Broiled Salmon with Dill-Caper Sauce is a quick, easy, nutrient-dense entree with a make-ahead sauce worthy serving to guests.
Featured Ingredients
Salmon is an incredible source of over twenty nutrients including vitamins, minerals, functional fats, and phytonutrients. It is a top food source of EPA & DHA, offering over 50% of the daily value per 4-ounce serving, and comes in a variety of types that you can easily find at your grocery store including farmed Atlantic salmon, wild Atlantic salmon, sockeye salmon, pink salmon and coho salmon.
Olive oil is consistently linked with health benefits, including reducing cardiovascular disease risk (both heart disease and stroke), Alzheimer’s risk, and cancer risk, improving blood sugar regulation and insulin sensitivity, reducing likelihood of weight gain (and maybe even aid in weight loss), reducing joint pain and swelling in rheumatoid arthritis, and generally reduce markers of inflammation.
Herbs and spices do so much more than flavor our food! As concentrated sources of beneficial phytonutrients, they provide diverse health benefits such as reducing risk of cardiovascular disease, type 2 diabetes, and even some forms of cancer.

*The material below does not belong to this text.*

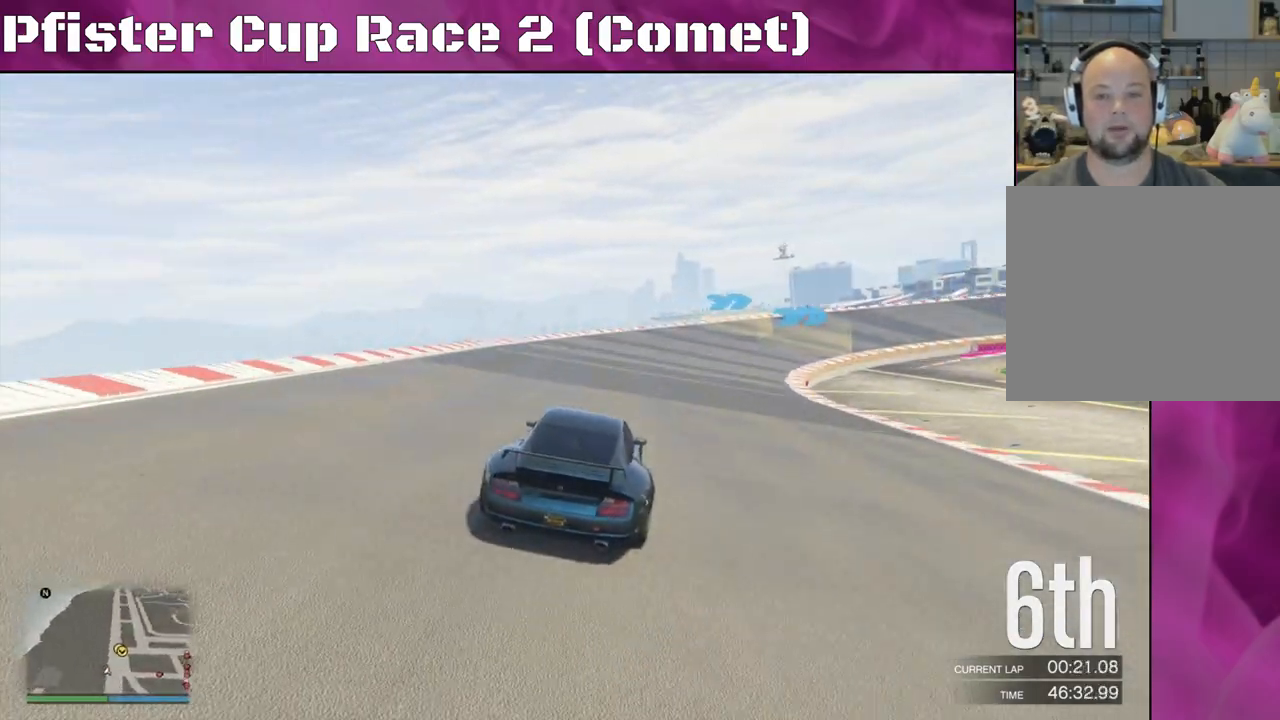
{"buttons": ["R2"], "left_stick": "right", "right_stick": "center", "events": [[367, "left_stick", "center"], [433, "left_stick", "right"]]}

Broiled Salmon with Dill Caper Sauce
Ingredients
For the Dill-Caper Sauce
- 1/2 cup mayonnaise
- 3 tablespoons dill fresh, chopped
- 2 tablespoons olive oil
For the Broiled Salmon
- 1 pound salmon divided into four servings
- 1/2 teaspoon salt (truffle salt even better)
- 1/4 teaspoon black pepper
- 1 1/2 teaspoons thyme fresh, chopped (about 5 to 6 sprigs)
Instructions
For the Dill-Caper Sauce
- To make the dill-caper sauce, combine the mayonnaise, dill, and 2 tablespoons of capers. Taste and add an additional tablespoons of capers, if desired. Store the sauce in the refrigerator until you are ready to serve the salmon.
For the Broiled Salmon
- Place a rack high up in the oven so that the surface of the salmon will be 6 to 8 inches from the top element. Turn the broiler to high and let it preheat for about 10 minutes before putting the salmon in the oven. Coat a rimmed baking sheet with the olive oil.
- Place the salmon fillets skin side down on the oiled baking sheet. Sprinkle with the truffle salt and thyme.
- Broiled for 8 to 9 minutes, until the segments flake apart easily and the salmon is opaque throughout. Serve with the dill-caper sauce.